Rare honesty in a parent, I thought, a little nervously. "There I was, I didn't have to go to work 'til noon, I was getting ready to clean the house, when he rang. He'd forgotten his train pass and wanted me to go down to the station to give it to him. "I was raging. I hopped in the car, drove down, rolled down the window and flung it at him. `Don't you ever do that to me again,' I told him. I phoned him this afternoon from work and I warned him: `You're grounded forever, don't do that again.' "No, it's not too harsh. You've got to keep them from stressing you.
"The other thing I use is: `Don't talk to me, don't whinge, it's that time of the month.' That's all I have to say and they know it's time to back off."
AT THIS STAGE, I was torn between edging rapidly away from scary Mom, or grabbing the phone to tell her friend: "She's wrong. Sure, we all scream at our kids at times, say and do things we regret - but listen to your guilt. It's telling you that screaming at your kids all the time isn't good, for them or you."
It's one thing to throw the head, even on a fairly regular basis - quite another to elevate roaring and shouting to a parenting principle.
Or does it make any difference? I suppose the children on the receiving end can't really tell.
At any rate, the mammy at the bus stop provoked an examination of conscience - and a story for the kids: you see, there are parents meaner than me. Of course, maybe she was all talk, and soft-centred when it came to action. But you had to feel sorry for her kids.
Without knowing it, parents are watching other parents a lot of the time, seeing how other people handle the business of bringing up baby. Often we learn how not to do things, as well as better ways of behaving. It's also good (if somewhat mean-spirited) to know that other people have troubles worse than your own: studying the advice pages of parents' magazines can be quite cheering, as you read about problems you didn't even know existed.
While parents talk to each other about their families to a degree which would shock most children, they seldom criticise other people's parenting behaviour out loud: this is treacherous territory, for even the most easygoing of us has deeprooted feelings about the right and wrong way to raise kids.
Parents with a positive, modern, liberal approach to child-rearing would be horrified by the "keep kids in their place" school of thought; parents with a more robust, decisive, controlling approach undoubtedly think this weak-kneed and wet.
There are situations when you long to speak your mind. Which of us has not twitched to tell the parent of a badly behaved three-year-old to get a grip and stop them disrupting all about them - instead of gritting our teeth and murmuring "gosh, you're so patient".
Or who hasn't wanted to leap to the defence of a child who is being ill-treated by a parent in public? One friend recalls an incident in a restaurant in which an overbearing father reduced the tables around him to an unhappy silence as he openly berated his seemingly inoffensive 10-year-old son: "You always cause trouble, why can't you be like your brother . . . You're stupid . . ." etc.
Should somebody have said something to the father? If you see a parent cuffing a two-year-old around the head in public, as I did recently in McDonald's, should you speak up? Most of us do what comes naturally - which is to keep out of other people's business, even if we feel badly for a child.

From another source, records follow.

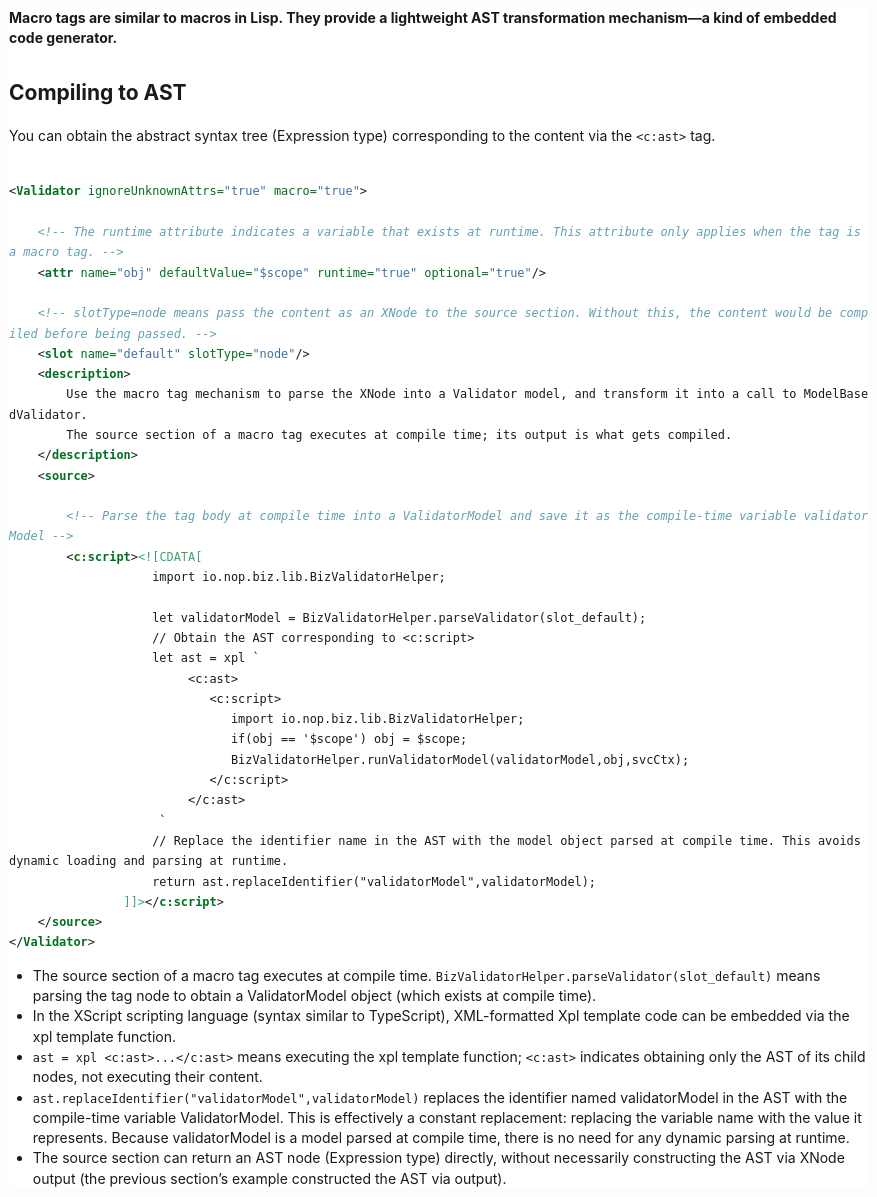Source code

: **Macro tags are similar to macros in Lisp. They provide a lightweight AST transformation mechanism—a kind of embedded code generator.**

## Compiling to AST

You can obtain the abstract syntax tree (Expression type) corresponding to the content via the `<c:ast>` tag.

```xml

<Validator ignoreUnknownAttrs="true" macro="true">

    <!-- The runtime attribute indicates a variable that exists at runtime. This attribute only applies when the tag is a macro tag. -->
    <attr name="obj" defaultValue="$scope" runtime="true" optional="true"/>

    <!-- slotType=node means pass the content as an XNode to the source section. Without this, the content would be compiled before being passed. -->
    <slot name="default" slotType="node"/>
    <description>
        Use the macro tag mechanism to parse the XNode into a Validator model, and transform it into a call to ModelBasedValidator.
        The source section of a macro tag executes at compile time; its output is what gets compiled.
    </description>
    <source>

        <!-- Parse the tag body at compile time into a ValidatorModel and save it as the compile-time variable validatorModel -->
        <c:script><![CDATA[
                    import io.nop.biz.lib.BizValidatorHelper;

                    let validatorModel = BizValidatorHelper.parseValidator(slot_default);
                    // Obtain the AST corresponding to <c:script>
                    let ast = xpl `
                         <c:ast>
                            <c:script>
                               import io.nop.biz.lib.BizValidatorHelper;
                               if(obj == '$scope') obj = $scope;
                               BizValidatorHelper.runValidatorModel(validatorModel,obj,svcCtx);
                            </c:script>
                         </c:ast>
                     `
                    // Replace the identifier name in the AST with the model object parsed at compile time. This avoids dynamic loading and parsing at runtime.
                    return ast.replaceIdentifier("validatorModel",validatorModel);
                ]]></c:script>
    </source>
</Validator>
```

- The source section of a macro tag executes at compile time. `BizValidatorHelper.parseValidator(slot_default)` means parsing the tag node to obtain a ValidatorModel object (which exists at compile time).
- In the XScript scripting language (syntax similar to TypeScript), XML-formatted Xpl template code can be embedded via the xpl template function.
- `ast = xpl <c:ast>...</c:ast>` means executing the xpl template function; `<c:ast>` indicates obtaining only the AST of its child nodes, not executing their content.
- `ast.replaceIdentifier("validatorModel",validatorModel)` replaces the identifier named validatorModel in the AST with the compile-time variable ValidatorModel. This is effectively a constant replacement: replacing the variable name with the value it represents. Because validatorModel is a model parsed at compile time, there is no need for any dynamic parsing at runtime.
- The source section can return an AST node (Expression type) directly, without necessarily constructing the AST via XNode output (the previous section’s example constructed the AST via output).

AT THE VERY LEAST, this kind of incident is useful in making us examine our own parental behaviour: sometimes the only difference between those parents and us is their unselfconsciousness about behaving like this in public.
Quite a few of us turn from street angels into house-devil parents. It can be a corrective shock to realise that, from our children's perspective, we sound, we are, just like those "bad" parents.
Yes, you can learn a lot just by watching. But watch out - another parent might be watching you.